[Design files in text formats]

──────────

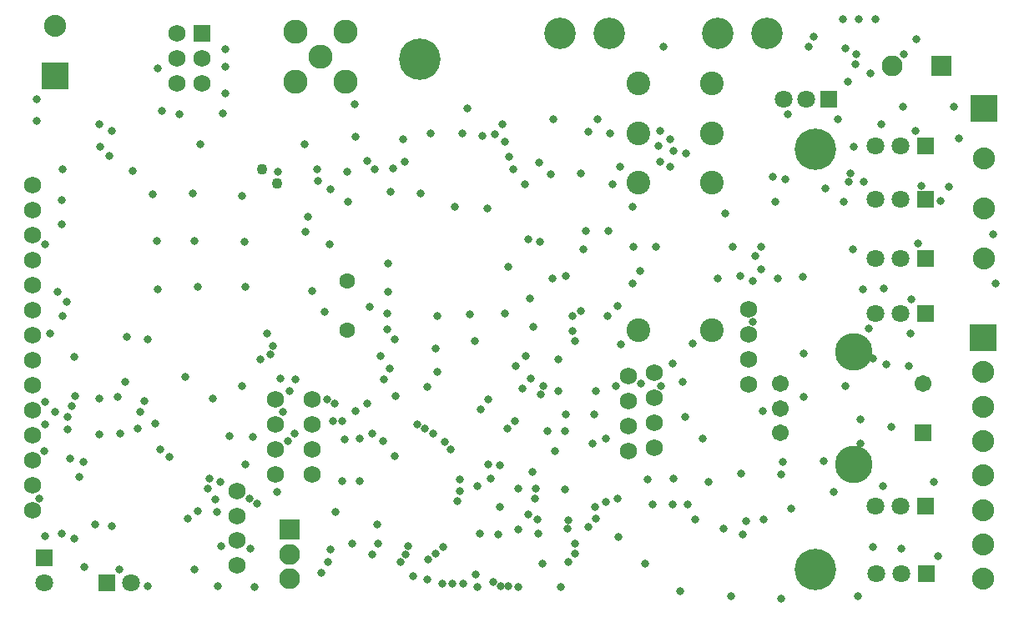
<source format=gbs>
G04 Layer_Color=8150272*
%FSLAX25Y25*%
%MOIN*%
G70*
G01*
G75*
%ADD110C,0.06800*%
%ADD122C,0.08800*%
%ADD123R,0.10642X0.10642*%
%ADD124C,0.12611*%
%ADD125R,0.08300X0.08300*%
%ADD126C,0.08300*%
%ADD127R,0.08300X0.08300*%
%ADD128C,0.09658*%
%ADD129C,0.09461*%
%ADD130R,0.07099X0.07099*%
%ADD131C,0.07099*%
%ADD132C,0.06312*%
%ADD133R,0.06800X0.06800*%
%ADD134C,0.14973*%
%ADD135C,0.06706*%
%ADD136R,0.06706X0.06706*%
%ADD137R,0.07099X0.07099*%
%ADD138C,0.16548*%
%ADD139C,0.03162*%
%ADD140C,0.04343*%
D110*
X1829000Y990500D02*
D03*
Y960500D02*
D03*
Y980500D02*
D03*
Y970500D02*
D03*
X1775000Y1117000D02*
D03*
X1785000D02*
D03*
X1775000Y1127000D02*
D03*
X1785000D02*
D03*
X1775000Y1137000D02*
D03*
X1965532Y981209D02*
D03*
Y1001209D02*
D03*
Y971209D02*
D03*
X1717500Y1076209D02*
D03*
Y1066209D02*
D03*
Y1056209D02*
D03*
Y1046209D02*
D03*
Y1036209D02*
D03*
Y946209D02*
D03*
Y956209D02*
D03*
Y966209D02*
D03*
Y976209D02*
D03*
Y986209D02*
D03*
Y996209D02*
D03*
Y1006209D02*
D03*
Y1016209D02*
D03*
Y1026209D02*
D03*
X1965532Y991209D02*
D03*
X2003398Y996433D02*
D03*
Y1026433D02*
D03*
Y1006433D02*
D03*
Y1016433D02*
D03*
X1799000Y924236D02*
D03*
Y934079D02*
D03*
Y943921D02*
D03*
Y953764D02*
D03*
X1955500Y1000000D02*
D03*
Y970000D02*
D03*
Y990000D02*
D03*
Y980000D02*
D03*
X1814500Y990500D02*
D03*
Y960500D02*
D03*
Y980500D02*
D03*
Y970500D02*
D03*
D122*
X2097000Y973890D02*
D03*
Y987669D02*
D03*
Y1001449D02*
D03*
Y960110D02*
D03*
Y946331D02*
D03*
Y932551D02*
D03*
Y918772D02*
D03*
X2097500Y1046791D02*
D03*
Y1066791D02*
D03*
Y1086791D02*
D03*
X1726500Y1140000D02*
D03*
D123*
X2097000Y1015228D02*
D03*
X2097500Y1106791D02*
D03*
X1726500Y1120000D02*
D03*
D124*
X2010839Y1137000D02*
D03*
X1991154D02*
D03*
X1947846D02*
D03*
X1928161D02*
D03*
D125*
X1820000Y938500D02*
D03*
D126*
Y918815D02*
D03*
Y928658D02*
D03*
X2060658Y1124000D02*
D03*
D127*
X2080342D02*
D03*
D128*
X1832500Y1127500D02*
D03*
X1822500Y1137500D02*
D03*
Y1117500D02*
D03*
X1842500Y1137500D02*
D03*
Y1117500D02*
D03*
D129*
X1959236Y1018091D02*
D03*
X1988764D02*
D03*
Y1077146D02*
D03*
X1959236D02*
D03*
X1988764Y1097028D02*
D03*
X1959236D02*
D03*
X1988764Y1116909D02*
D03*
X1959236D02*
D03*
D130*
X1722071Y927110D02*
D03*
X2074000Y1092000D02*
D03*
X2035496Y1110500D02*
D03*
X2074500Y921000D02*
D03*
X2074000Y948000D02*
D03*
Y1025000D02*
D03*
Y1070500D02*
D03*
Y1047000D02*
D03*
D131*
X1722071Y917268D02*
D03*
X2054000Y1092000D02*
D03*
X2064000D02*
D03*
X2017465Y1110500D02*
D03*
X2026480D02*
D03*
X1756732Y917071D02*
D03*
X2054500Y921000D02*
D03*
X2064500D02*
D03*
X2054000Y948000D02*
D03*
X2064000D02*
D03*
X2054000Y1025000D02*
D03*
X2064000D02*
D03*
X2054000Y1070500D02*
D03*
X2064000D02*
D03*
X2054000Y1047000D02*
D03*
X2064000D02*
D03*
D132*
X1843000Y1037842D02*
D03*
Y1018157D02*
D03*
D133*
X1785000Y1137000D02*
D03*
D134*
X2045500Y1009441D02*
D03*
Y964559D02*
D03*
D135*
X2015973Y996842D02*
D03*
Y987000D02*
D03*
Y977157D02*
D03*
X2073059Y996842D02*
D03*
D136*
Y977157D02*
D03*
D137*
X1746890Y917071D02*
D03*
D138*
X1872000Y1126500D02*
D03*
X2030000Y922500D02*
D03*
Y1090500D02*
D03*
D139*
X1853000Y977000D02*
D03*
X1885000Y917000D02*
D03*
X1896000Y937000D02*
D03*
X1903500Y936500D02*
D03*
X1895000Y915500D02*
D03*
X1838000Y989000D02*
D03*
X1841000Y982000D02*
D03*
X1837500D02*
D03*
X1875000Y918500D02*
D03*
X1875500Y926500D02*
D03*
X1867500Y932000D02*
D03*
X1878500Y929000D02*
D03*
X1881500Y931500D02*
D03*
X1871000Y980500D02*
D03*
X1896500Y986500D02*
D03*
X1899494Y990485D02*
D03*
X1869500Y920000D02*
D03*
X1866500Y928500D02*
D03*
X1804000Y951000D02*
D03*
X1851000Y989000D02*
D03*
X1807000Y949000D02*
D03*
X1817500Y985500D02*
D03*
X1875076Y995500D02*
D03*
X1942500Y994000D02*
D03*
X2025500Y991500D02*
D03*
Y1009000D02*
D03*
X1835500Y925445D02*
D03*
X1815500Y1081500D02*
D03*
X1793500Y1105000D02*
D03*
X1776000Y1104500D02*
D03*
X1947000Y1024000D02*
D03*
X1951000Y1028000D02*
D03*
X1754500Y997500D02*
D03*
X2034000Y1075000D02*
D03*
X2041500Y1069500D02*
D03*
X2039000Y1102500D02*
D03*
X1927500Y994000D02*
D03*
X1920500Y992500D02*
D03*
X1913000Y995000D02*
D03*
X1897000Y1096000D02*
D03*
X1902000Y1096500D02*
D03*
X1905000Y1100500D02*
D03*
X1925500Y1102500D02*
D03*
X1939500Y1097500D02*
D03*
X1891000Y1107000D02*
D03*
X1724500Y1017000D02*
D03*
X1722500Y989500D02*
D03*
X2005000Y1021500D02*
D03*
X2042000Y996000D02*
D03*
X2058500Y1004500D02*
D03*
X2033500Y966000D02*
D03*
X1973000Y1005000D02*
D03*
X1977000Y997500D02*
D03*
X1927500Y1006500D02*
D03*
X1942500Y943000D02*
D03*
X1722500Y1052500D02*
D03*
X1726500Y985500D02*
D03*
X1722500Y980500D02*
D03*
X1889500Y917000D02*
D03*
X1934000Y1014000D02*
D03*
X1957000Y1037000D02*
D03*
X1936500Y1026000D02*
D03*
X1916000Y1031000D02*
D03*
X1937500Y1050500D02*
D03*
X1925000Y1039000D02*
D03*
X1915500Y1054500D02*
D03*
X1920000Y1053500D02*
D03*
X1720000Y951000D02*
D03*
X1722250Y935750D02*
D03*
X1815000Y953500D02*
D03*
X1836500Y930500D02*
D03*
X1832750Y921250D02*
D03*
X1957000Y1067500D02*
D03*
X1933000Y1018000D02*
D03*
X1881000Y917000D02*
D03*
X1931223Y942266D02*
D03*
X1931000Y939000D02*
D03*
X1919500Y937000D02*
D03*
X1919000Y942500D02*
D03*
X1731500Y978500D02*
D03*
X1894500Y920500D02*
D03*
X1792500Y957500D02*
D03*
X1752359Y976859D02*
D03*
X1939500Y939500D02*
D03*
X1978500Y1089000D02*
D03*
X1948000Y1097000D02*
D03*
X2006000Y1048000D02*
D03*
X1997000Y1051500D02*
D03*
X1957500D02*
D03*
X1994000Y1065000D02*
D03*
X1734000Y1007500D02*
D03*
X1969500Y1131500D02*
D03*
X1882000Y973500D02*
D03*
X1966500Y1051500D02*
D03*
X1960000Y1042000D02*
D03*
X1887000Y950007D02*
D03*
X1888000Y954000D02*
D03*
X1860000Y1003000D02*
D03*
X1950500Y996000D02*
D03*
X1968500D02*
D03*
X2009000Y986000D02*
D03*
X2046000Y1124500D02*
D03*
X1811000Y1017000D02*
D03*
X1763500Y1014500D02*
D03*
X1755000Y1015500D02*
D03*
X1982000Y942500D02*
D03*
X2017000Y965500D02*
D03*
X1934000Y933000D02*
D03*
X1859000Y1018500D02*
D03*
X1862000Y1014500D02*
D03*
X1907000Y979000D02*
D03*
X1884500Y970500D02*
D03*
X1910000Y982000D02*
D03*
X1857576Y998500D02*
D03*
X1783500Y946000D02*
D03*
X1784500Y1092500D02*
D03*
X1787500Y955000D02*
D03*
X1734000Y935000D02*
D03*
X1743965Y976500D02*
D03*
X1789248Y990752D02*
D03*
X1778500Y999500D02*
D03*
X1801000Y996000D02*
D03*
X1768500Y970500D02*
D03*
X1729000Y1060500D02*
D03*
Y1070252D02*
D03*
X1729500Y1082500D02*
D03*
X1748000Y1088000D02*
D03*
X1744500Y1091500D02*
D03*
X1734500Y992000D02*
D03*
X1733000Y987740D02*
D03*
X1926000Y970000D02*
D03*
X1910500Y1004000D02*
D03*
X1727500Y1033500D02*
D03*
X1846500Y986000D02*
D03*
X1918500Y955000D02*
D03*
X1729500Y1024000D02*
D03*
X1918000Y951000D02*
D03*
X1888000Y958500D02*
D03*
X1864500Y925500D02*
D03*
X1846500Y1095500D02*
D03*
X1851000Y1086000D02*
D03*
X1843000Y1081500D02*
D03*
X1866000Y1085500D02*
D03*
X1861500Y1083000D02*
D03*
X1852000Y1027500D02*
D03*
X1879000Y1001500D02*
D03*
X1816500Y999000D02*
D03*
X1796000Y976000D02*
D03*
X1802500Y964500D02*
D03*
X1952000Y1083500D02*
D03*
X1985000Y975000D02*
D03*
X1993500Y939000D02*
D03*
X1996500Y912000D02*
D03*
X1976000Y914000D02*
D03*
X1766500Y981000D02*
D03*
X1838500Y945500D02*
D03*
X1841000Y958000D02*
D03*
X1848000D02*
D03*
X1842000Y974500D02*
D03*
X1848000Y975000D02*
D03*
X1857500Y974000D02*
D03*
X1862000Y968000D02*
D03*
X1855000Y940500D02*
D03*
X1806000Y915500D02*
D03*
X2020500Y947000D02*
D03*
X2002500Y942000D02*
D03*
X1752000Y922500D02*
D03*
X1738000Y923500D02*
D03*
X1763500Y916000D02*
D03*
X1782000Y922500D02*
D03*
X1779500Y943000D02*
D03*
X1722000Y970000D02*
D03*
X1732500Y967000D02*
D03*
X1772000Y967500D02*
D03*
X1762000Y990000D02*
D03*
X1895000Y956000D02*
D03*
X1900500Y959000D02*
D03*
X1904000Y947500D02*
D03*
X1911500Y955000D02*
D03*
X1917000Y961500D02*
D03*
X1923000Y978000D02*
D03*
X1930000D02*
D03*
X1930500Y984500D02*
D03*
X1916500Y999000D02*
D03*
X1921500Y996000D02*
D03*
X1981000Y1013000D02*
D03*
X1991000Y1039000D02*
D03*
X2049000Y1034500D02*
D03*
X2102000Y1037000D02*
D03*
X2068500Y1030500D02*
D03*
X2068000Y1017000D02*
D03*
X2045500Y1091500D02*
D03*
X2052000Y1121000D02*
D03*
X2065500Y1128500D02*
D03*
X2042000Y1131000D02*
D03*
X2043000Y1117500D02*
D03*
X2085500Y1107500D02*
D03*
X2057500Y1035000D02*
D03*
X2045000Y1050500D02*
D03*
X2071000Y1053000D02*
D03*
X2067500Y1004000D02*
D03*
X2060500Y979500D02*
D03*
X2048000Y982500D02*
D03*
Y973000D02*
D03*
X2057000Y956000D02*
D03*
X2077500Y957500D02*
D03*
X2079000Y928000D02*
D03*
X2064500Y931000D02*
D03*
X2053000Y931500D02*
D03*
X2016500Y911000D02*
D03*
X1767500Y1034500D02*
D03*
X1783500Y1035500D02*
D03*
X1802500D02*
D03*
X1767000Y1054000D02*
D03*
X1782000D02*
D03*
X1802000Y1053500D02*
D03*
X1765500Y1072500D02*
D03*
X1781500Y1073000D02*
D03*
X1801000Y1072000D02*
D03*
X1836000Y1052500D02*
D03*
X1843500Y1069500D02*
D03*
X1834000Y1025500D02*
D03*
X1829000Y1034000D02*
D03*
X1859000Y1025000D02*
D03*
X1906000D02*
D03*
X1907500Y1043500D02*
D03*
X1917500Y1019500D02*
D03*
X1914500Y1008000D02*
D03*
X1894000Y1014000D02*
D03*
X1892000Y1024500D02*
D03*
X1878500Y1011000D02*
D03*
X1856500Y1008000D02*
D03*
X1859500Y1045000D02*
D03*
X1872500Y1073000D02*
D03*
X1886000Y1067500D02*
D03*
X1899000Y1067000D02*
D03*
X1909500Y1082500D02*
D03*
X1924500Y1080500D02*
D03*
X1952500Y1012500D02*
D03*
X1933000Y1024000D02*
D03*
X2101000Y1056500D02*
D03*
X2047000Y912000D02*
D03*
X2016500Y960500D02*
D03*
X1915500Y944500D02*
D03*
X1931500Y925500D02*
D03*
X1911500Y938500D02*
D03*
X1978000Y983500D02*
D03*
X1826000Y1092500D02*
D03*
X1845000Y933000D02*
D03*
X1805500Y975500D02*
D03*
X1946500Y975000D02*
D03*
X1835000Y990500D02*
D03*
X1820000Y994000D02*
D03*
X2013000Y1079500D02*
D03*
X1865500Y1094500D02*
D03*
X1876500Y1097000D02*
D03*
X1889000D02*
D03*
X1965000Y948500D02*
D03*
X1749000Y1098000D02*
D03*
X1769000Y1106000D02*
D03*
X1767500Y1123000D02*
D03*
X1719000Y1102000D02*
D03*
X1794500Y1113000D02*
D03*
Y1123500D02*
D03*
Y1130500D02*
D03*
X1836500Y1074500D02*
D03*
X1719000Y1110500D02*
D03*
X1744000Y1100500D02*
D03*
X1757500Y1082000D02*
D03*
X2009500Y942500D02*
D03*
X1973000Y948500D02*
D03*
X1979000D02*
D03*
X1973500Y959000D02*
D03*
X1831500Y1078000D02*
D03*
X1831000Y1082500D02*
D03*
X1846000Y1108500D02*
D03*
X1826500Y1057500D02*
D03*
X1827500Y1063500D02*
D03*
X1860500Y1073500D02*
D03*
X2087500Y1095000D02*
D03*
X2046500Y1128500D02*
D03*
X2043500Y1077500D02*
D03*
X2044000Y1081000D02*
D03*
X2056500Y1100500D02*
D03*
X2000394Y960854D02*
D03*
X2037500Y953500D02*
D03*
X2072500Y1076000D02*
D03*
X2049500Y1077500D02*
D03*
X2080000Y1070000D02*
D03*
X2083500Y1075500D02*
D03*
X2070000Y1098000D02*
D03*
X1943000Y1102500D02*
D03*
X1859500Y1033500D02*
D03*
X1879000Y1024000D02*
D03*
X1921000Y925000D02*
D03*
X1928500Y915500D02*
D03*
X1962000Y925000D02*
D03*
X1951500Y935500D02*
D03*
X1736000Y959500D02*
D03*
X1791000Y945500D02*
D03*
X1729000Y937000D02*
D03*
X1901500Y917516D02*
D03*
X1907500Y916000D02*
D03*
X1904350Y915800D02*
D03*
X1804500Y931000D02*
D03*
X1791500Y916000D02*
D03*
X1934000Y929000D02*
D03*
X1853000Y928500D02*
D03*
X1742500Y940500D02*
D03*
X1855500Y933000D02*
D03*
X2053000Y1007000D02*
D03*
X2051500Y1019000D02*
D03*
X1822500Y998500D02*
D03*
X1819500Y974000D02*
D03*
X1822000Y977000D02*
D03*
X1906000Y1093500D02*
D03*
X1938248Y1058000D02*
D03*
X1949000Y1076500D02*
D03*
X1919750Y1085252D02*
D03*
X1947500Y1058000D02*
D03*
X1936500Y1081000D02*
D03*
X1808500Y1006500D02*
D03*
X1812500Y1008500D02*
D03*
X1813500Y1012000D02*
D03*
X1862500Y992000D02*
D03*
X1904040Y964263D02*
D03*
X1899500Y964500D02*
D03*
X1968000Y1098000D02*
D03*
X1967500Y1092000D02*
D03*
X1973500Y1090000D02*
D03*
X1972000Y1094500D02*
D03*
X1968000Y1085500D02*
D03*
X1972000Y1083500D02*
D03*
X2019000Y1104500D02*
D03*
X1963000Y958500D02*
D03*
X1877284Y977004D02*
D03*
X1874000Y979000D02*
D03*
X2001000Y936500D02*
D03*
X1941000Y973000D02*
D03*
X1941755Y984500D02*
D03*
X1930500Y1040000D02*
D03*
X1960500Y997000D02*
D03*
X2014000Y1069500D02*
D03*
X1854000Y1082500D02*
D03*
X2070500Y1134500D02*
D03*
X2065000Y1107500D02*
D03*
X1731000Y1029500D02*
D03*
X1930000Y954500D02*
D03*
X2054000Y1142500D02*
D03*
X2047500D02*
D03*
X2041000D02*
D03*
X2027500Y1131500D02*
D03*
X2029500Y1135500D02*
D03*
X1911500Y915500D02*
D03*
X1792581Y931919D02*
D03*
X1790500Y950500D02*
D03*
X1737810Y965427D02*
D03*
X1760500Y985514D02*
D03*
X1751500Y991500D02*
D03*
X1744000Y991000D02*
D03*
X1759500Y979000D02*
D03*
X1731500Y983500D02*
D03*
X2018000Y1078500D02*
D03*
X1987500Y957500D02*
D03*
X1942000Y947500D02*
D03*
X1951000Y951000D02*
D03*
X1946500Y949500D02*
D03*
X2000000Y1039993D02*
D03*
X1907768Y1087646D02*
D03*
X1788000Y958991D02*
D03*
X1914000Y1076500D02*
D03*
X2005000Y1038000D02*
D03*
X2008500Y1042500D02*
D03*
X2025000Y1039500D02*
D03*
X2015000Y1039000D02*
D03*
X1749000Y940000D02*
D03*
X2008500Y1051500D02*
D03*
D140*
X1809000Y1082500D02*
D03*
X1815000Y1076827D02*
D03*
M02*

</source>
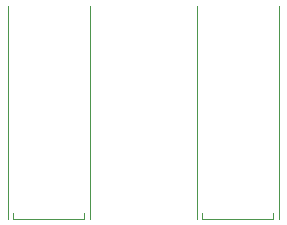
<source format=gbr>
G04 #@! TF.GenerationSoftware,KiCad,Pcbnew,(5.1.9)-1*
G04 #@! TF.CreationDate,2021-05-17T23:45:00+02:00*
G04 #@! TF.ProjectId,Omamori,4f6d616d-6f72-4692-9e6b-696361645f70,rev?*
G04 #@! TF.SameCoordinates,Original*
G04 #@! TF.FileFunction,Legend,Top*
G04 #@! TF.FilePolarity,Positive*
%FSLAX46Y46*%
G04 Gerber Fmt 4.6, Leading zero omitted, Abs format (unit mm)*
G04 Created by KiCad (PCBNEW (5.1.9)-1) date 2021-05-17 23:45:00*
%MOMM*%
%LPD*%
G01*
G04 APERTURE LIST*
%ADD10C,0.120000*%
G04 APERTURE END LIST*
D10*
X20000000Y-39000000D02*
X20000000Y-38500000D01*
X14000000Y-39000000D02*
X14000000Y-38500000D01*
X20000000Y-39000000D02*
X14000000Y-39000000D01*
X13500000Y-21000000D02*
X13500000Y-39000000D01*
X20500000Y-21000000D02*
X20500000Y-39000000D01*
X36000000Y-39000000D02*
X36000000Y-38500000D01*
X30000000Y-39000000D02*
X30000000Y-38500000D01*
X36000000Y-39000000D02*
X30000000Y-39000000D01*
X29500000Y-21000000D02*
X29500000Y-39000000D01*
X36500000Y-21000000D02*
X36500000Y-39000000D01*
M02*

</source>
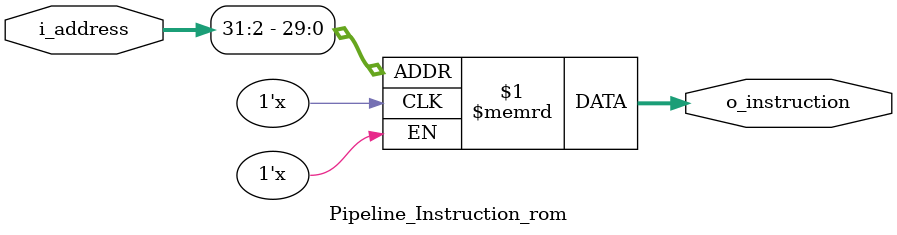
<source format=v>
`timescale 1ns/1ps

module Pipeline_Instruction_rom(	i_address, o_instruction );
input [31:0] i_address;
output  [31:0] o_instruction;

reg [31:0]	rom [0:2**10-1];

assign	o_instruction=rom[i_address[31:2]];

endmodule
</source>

──────────

* [WHAT NEEDS TO BE DONE]: For the string "APERTURE", filter the data and copy out each line where it occurs.

* [RESULT OF THIS TASK]:
G04 APERTURE LIST*
G04 APERTURE END LIST*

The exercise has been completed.